RMK Audit Prosedur dan Audit Teknik : Audit Plan (Pemeriksaan Akuntansi)

A. Audit Plan (Perencanaan Pemeriksaan)
Perencanaan dan supervisi berlangsung terus-menerus selama audit, dan prosedur yang berkaitan sering kali tumpang tending(overlap). Audior sebagai penanggung jawab akhir atas staf lain dalam kantor akuntannya (asisten).
Perencanaan audit meliputi pengembangan strategi menyeluruh pelaksanaan dan lingkup audit yang diharapkan. Sifat, luas, dan saat perencanaan bervareasi dengan ukuran dan kompleksitas suatu usaha, pengalaman mengenai satuan usaha, dan pengetahuan tentang bisnis satuan usaha. Dalam perencanaan audit, auditor harus mempertimbangkan antara lain:
  1. Masalah yang berkaitan dengan bisnis satuan usaha tersebut dan industry dimana satuan usaha tersebut beroperasi didalamnya.
  2. Kebijakan  dan prosedur akuntansi satuan usaha tersebut
  3. Metode yang digunakan oleh satuan usaha tersebut dalam mengolah informasi akuntansi yang segnifikan, termasuk penggunaan organisasi jasa dari luar untuk mengolah informasi akuntansi pokok perusahaan
  4. Penetapantingkat resiko pengendalian yang direncanakan
  5. Pertimbangan awal tentang tingkat meterialitas untuk tujuan audit
  6. Pos laporan keuangan yang mungkin memerlukan penyesuaian (adjustment)
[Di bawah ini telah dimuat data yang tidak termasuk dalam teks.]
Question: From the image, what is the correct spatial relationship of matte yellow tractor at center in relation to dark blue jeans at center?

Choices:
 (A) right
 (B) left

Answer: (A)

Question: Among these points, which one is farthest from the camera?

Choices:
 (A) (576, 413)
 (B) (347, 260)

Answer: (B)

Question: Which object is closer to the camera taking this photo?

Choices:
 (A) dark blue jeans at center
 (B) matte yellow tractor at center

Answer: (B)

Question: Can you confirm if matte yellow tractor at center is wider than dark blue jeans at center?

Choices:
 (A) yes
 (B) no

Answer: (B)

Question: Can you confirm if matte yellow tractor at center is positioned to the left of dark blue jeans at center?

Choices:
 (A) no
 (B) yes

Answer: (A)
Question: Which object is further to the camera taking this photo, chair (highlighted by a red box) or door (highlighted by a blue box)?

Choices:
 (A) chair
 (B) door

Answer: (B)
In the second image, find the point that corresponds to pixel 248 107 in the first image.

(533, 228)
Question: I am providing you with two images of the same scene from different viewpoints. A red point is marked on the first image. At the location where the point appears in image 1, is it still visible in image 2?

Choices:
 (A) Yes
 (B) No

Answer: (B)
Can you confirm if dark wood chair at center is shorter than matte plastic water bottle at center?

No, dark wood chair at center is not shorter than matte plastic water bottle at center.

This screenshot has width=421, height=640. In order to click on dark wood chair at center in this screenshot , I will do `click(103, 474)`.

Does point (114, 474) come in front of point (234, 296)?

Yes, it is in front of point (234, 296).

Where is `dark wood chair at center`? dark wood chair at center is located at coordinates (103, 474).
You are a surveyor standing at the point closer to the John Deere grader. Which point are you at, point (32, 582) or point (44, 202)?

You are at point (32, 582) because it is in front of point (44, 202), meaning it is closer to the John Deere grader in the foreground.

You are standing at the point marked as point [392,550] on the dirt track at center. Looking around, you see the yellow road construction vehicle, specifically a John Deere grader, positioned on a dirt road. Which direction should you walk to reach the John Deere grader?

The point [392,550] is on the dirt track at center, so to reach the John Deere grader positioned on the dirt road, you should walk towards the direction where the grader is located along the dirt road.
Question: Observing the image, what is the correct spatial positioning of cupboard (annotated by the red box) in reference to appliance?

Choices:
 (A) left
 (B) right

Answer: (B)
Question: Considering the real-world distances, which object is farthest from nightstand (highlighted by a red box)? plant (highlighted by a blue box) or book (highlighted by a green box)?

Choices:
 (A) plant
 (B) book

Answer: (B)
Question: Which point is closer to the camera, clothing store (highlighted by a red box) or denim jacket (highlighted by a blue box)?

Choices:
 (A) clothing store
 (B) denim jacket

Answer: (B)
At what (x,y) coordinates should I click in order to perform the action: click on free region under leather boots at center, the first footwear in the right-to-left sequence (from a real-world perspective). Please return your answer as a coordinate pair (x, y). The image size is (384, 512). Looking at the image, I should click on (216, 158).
  7. Kondisi yang mungkin memerlukan perluasan atau pengubahan pengujian audit, seperti resiko kekeliruan dan ketidakberesan yang material atau adanya transaksi antar pihak-pihak yang mempunyai hubungan istimewa
  8. Sifat laporan audit yang diharapkan akan diserahkan kepada pemberi tugas (sebagai contoh, laporan audit tentang laporan keuangan konsolidasi, laporan khusus untuk menggambarkan kepatuhan klien terhadap kontrak/perjanjian).
Prosedur yang dapat dipertimbangkan oleh auditor dalam perencanaan dan supervise biasanya mencakup review terhadap catatan auditor yang berkaitan dengan satuan usaha dan diskusi dengan staf laindalam kantor akuntan dan pegawai satuan usaha tersebut. Contoh prosedur tersebut meliputi:
  1. Mereview arsip korespondensi, kertas kerja, arsip permanen, laporan keuangan, laporan audit tahun lalu
  2. Membahas masalah-masalah yang berdampak terhadap audit dengan staf kantor akuntan yang bertanggung jawab atas jasa non audit bagi satuan usaha
  3. Mengajukan pertanyaan terhadap perkembangan bisnis saat ini yang berdampak terhadap satuan usaha
  4. Membaca laporan keuangan interim tahun berjalan
  5. Membicarakan tipe, luas, dan waktu audit dengan manajemen, dewan komisaris, atau komite audit
  6. Mempertimbangkan dampak diterapkannya pernyataan standar akuntansi dan standar auditing yang ditetapkan Ikatan Akuntan Indonesia, terutama yang baru
  7. Mengkoordinasi bantuan dari pegawai satuan usaha dalam penyiapan data
  8. Menentukan luasanya keterlibatan jika ada konsultan, spesialis, dan auditor intern
  9. Membuat jadwal pekerjaan audit ( time schedule)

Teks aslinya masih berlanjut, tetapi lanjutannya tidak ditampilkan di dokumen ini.